Contemporary glass shines at OMCA
Published: Wednesday, November 14, 2012
Updated: Wednesday, November 14, 2012 19:11
A small, abstract object sits quietly behind a glass case in the exhibit “Playing with Fire: Artists of the California Studio Glass Movement,” a new exhibition at the Oakland Museum of California (OMCA).
The glass object’s base modestly reflects opaque hues of blue, green, yellow and red, and after reading its title, you realize the glass sculpture does indeed look reminiscent of an owl.
Robert Fritz, the artist of “Warrior (Owl)” (1970), is one of the earliest students of Harvey Littleton, known as the father of studio glass, and Fritz’s work reflects the rudimentary genesis of the art.
It’s been 50 years since the studio glass movement began in the United States, and the OMCA is celebrating this golden anniversary by showing the evolution of glass art in California through displays of glass sculptures dating from 1964 through 2012.
The exhibit describes glass blowing as a technique developed during the Roman Empire that involves melting glass in a large furnace where temperatures reach 2000o F. The artist then manipulates the molten glass using a long tube called a blowpipe.
In a process of adding colored powder glass called frit to the molten liquid—reheating, blowing small air bubbles into molten glass—and reheating again, the artist works to create the desired designs and form.
Other artists practice flamework, a technique which utilizes a gas torch to melt rods of glass to make glass marbles, beads, figurines, and paperweights.
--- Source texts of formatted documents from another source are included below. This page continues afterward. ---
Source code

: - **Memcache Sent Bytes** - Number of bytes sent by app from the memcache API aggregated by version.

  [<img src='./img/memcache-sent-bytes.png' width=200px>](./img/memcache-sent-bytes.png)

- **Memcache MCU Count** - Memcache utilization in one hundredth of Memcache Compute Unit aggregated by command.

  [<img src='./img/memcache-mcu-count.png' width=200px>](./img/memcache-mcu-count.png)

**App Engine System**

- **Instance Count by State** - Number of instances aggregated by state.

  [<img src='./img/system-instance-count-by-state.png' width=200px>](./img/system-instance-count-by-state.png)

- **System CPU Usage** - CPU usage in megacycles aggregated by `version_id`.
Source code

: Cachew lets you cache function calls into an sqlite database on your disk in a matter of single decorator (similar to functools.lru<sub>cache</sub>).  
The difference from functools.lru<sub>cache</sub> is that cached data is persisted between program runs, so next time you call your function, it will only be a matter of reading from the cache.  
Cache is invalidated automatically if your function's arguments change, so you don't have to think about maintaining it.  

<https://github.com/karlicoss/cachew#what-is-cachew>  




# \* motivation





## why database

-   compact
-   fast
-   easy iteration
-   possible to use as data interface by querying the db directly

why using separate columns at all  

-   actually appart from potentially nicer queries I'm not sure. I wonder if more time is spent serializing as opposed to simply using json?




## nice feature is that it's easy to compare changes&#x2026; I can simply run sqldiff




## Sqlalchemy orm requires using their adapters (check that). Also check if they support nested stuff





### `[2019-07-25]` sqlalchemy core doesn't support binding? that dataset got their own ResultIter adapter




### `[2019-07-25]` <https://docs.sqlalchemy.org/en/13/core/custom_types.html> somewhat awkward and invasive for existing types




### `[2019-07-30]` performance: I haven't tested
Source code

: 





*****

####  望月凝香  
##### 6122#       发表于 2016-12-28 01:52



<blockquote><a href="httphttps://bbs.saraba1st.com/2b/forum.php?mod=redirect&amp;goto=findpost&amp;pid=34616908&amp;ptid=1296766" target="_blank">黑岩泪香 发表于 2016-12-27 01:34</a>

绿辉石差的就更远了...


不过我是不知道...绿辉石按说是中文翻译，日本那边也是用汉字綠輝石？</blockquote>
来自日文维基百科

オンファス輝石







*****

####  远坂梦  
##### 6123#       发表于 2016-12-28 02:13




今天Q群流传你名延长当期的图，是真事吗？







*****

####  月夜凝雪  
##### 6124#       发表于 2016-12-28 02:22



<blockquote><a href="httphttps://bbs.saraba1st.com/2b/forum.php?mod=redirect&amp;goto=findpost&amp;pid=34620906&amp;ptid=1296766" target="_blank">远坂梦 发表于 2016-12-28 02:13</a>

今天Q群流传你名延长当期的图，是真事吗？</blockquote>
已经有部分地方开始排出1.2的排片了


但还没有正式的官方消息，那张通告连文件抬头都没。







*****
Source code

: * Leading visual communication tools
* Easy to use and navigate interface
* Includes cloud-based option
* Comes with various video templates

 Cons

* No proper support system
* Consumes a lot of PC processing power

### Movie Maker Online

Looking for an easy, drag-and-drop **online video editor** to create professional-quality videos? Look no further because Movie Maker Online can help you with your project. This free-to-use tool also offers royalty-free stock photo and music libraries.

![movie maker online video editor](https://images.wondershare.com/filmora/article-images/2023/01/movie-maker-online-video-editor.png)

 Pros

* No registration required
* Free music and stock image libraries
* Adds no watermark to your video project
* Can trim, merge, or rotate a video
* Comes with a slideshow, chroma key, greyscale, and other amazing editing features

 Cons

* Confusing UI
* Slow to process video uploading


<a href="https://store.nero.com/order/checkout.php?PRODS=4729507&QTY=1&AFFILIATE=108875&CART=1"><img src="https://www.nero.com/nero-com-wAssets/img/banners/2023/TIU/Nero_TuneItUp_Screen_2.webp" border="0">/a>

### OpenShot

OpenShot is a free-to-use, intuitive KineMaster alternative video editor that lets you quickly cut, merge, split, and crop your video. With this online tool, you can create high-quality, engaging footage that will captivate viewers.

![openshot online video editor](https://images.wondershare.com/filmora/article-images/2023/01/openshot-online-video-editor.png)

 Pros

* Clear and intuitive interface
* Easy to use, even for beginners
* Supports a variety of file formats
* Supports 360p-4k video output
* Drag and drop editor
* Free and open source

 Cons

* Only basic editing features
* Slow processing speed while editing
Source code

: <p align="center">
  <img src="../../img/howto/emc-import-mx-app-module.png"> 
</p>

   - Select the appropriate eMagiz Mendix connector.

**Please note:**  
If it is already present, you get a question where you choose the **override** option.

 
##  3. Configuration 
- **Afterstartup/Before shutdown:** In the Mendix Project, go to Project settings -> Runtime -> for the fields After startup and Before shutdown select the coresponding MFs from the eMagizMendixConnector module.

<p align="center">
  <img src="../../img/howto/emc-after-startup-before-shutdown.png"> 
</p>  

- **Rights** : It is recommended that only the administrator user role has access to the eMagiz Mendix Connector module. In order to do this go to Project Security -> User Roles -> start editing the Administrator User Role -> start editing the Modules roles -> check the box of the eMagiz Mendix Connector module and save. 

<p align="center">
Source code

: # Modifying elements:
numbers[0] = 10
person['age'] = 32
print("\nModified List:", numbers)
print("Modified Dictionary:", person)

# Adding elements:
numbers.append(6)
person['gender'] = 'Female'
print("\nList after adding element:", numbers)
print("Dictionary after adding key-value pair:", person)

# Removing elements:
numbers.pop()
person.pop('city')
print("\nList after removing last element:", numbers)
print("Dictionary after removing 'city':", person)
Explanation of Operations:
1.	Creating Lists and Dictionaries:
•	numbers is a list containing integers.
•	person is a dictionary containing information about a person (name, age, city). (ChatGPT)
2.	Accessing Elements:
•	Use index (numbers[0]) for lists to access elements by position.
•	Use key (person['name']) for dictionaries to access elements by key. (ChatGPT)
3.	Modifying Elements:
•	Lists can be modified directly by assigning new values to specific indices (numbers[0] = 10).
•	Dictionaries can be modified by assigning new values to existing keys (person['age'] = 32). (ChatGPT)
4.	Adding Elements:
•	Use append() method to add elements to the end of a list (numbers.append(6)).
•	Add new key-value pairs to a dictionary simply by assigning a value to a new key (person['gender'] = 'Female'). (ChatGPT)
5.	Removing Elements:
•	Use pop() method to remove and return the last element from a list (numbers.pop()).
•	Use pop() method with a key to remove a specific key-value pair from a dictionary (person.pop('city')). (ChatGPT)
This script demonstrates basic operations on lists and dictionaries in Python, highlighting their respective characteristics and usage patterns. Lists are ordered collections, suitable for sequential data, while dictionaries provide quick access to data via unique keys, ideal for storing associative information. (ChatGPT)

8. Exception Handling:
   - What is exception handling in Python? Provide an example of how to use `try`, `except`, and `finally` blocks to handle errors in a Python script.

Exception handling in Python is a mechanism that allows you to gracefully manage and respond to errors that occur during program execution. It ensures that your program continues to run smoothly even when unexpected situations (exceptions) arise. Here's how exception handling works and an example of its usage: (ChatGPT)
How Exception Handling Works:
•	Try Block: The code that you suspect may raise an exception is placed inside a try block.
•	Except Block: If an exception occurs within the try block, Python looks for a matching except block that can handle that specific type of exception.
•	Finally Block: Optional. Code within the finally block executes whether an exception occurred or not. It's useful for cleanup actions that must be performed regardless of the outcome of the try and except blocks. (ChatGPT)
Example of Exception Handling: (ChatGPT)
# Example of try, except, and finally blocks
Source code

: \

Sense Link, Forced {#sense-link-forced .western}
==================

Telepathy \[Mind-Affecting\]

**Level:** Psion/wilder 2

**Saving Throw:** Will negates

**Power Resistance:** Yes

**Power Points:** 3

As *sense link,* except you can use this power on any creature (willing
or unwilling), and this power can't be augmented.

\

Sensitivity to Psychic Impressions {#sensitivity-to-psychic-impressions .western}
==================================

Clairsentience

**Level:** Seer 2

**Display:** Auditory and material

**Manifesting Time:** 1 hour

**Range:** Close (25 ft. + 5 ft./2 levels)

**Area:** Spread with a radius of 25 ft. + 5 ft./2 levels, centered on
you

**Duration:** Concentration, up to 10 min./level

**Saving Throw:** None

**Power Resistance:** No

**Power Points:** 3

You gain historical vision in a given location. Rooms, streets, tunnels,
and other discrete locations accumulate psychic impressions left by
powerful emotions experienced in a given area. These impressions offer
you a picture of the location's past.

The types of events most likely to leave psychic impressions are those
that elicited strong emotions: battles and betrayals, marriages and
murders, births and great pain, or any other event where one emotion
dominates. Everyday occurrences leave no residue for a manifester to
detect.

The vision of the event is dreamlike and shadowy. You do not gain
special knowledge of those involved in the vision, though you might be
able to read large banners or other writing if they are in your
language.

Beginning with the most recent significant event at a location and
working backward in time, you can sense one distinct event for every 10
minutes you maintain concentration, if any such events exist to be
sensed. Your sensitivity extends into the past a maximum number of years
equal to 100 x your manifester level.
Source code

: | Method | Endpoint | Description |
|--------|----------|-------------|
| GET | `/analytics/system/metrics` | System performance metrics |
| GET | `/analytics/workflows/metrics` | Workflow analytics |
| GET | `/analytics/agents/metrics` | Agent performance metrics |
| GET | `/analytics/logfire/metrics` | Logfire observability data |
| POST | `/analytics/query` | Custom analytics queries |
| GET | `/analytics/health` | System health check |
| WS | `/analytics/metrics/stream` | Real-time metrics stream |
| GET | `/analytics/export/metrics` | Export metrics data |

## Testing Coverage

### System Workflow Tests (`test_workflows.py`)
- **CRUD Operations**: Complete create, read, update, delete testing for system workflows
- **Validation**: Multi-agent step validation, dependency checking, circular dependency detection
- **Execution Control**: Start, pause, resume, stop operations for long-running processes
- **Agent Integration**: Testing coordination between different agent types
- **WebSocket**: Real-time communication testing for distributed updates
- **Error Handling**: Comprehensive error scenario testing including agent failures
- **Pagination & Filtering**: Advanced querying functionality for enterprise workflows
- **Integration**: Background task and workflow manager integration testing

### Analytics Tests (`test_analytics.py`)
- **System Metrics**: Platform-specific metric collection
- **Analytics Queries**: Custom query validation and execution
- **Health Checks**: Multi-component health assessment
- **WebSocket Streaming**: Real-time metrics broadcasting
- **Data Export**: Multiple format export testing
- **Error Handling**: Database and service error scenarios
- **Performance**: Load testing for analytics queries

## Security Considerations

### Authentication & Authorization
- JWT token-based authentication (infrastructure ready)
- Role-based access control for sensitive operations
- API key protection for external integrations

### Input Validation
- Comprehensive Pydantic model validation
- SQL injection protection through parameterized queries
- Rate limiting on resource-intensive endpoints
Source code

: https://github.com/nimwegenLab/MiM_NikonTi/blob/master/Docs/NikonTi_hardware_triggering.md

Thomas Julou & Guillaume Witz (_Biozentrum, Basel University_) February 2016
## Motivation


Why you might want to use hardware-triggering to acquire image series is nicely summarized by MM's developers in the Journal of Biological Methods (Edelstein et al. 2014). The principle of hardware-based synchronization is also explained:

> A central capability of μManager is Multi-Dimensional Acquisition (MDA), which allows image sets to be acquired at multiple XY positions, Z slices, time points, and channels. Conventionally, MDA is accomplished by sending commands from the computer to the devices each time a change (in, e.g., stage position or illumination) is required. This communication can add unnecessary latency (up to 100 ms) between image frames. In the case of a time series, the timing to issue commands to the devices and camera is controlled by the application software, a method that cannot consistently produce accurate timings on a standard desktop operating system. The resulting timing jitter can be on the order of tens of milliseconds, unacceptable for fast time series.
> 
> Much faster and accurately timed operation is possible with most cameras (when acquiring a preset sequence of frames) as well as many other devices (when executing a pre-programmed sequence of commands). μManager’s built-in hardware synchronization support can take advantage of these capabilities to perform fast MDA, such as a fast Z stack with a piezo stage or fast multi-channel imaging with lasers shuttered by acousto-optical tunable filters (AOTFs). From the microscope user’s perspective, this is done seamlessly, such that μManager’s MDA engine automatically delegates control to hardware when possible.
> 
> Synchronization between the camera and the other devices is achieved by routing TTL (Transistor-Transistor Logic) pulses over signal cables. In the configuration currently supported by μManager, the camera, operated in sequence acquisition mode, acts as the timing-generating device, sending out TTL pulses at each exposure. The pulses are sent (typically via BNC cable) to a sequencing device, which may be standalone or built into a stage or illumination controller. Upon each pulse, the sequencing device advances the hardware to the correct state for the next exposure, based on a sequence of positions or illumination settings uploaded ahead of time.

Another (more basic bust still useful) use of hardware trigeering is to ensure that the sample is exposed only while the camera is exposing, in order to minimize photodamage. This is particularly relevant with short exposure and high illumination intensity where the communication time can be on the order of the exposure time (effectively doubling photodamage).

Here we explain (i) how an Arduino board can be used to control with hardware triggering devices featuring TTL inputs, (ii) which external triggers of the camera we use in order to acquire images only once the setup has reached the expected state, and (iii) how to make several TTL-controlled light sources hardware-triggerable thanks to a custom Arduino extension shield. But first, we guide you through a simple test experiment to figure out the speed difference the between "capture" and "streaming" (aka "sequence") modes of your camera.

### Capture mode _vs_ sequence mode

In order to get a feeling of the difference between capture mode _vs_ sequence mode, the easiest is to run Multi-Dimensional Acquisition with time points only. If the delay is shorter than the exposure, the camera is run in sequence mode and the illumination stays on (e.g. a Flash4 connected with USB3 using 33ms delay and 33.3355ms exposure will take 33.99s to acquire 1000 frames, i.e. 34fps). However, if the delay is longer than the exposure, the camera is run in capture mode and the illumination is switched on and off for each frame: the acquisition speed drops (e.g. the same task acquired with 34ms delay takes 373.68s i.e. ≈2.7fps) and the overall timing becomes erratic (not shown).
But as the exhibit describes, artists also use this technique to create intricate lace-like glass sculptures similar to those displayed in “Playing with Fire.”
As modernity faces its past, one can plainly see how the older art works have inspired new creations.
Around the corner from Fritz’s works stands a mixed-media sculpture titled “Living on Fault Lines and Pacific Currents” (2005), which showcases a dilapidated glass house made from layers of transparent glass sticks, seated atop a thin steel rod high above a steel tricycle frame.
The sculpture, created by Mary White, an established artist who was once a student of Robert Fritz, manages to perfectly capture the delicate ambiguity of living on active fault lines.
Many of the artists in the exhibit manage to use glass to express their interests, concerns and observations in their own cultural and historical contexts. Furthermore, it seems as time progressed, artists became more adventurous not only in the architecture of their work, but in how they manipulate glass to convey their philosophies.
Studio glass artists over time have evolved in how they choose to express their love for the ocean, fear of globalization, frustrations surrounding femininity and masculinity, and in recreating profound moments in their lives.
Behind White’s glass house rests Oben Abright’s “Projections in Tun Yee,” (2010), a 3-D portrait of a monk whom Abright met at a refugee camp in Burma. A video montage of the military violence against protesting monks projects on the back of the figure’s head.
“My intent in projecting this imagery in the portrait of Tun Yee is to describe my experience meeting him in a conflict zone” writes Abright. “… It promotes a platform for expressions of unrest while conveying an internal narrative and the convolution of memory.”
The Oakland Museum of California’s “Playing with Fire” exhibition beautifully illustrates the evolution in technique of the glass movement, but surprisingly also shows how the artists’ self-expressions have evolved using glass as a medium.
From the figurines of the 1960’s, to wall displays used as vessels to illuminate the anxiety surrounding the disbursement of culture through globalization, you are sure to sit down at least once to admire representations of our own backyard.
“Playing with Fire: Artists of the California Studio Glass Movement”: Through March 24, 2013. Oakland Museum of California, 1000 Oak Street, Oakland. $9 for students with valid ID. Museumca.org.